Navy Federal Credit Union

Awards Received

  • Distinguished Service Cross

    Service:

    United States Army

    Rank:

    First Lieutenant (Infantry)

    Batallion:

    2d Battalion

    Regiment:

    506th Infantry Regiment, 3d Brigade

    Division:

    101st Airborne Division

    Action Date:

    July 25, 1968

    Headquarters, U.S. Army, Vietnam, General Orders No. 489 (February 12, 1969)
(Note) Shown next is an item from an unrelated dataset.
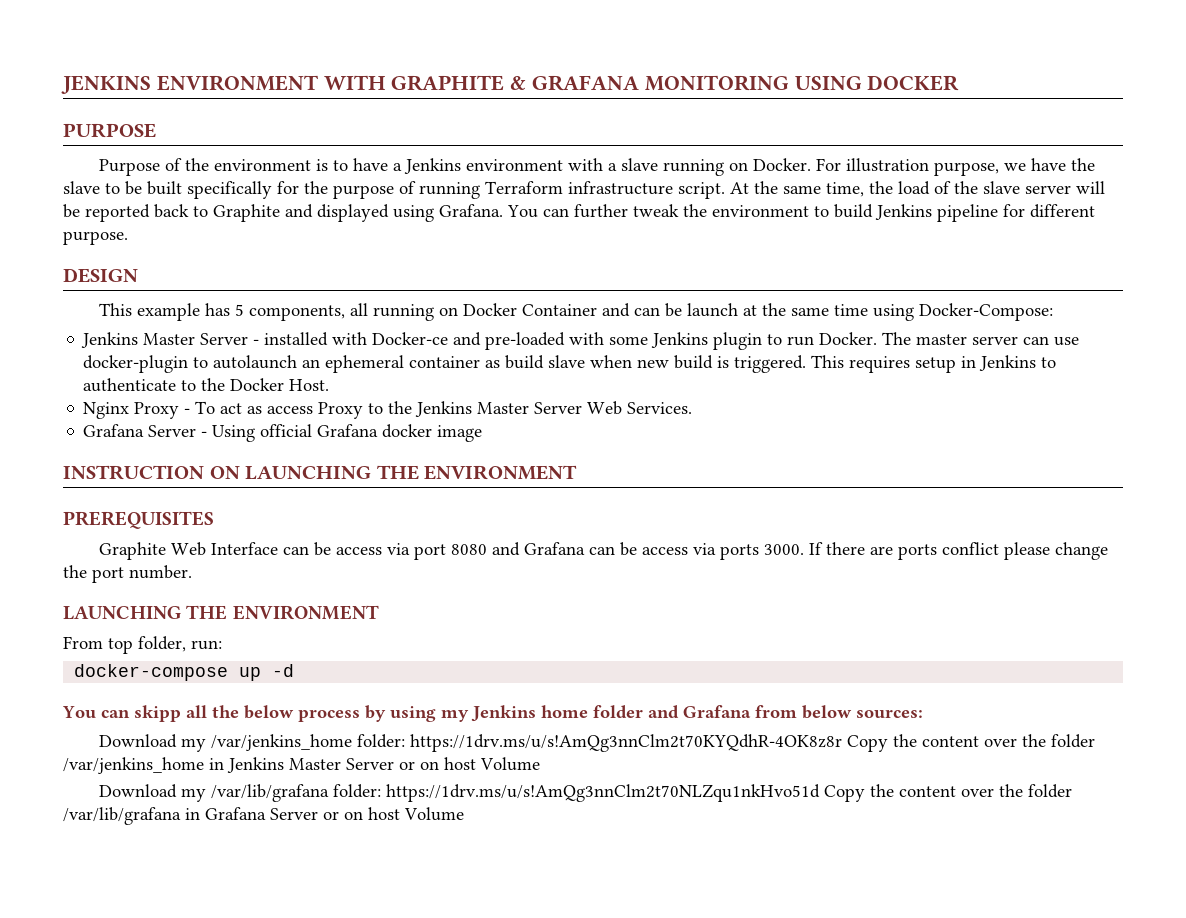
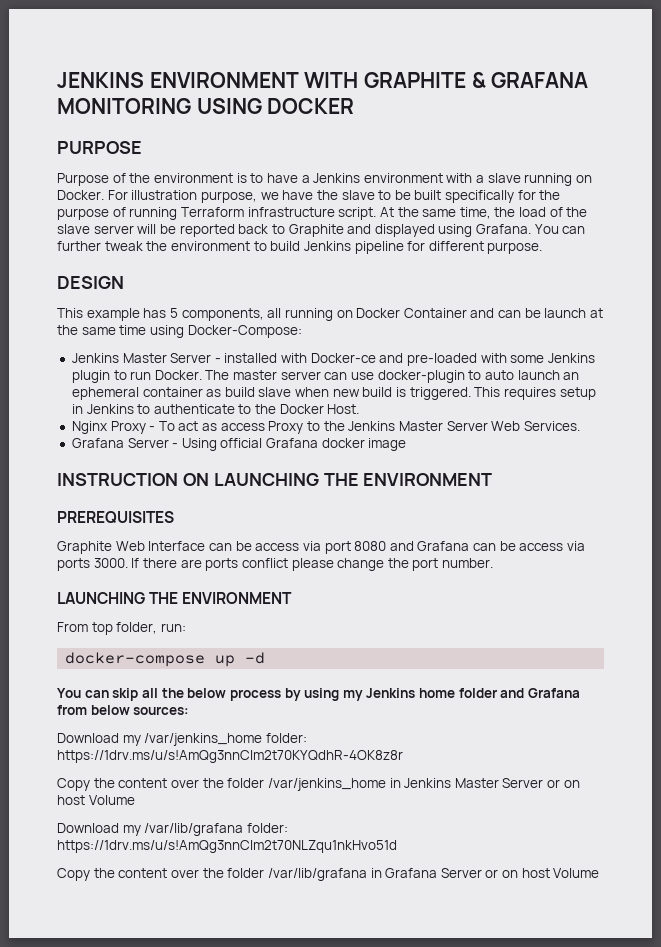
[213,355,298,369] autolaunch -> [484,370,560,380] auto launch
[134,705,181,722] skipp -> [112,688,139,701] skip
(842, 743) none -> (403, 756) //
(820, 793) none -> (397, 846) //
    The President of the United States of America, authorized by Act of Congress, July 9, 1918 (amended by act of July 25, 1963), takes pleasure in presenting the Distinguished Service Cross to First Lieutenant (Infantry) Michael J. Williams (ASN: OF-111319), United States Army, for extraordinary heroism in connection with military operations involving conflict with an armed hostile force in the Republic of Vietnam, while serving with Company A, 2d Battalion, 506th Infantry, 3d Brigade, 101st Airborne Division (Airmobile). First Lieutenant Williams distinguished himself by exceptionally valorous actions on 25 July 1968 as a platoon leader during combat operations near Cu Chi. Lieutenant Williams’ company was met by fierce small arms and machine gun fire as it was inserted by helicopter into an enemy-held area. Crossing seventy-five meters of bullet-swept rice paddy, he reached a hedgerow in which the majority of the hostile positions were concealed. He quickly silenced one machine gun with a hand grenade, and then crawled through the bushes, methodically destroying the communists’ strongholds and killing the occupants. Despite receiving numerous fragmentation wounds in his legs from an enemy hand grenade, he stood up and charged a machine gun position which had his comrades pinned down. Completely exposing himself to the hostile fusillade, he tossed a grenade into the bunker’s opening and used the fortification itself as a shield from the blast. After insuring that the machine gun had been rendered useless, he crawled into the open rice paddy and began moving back to his men, but was shot through both legs by the communists and again received fragmentation wounds in his legs from an enemy hand grenade. Realizing that he would be killed if he moved, Lieutenant Williams played dead for eight hours not more than twenty feet from the hostile positions. When darkness came he dragged himself more than three hundred meters back to his unit’s night location. First Lieutenant Williams’ extraordinary heroism and devotion to duty were in keeping with the highest traditions of the military service and reflect great credit upon himself, his unit, and the United States Army.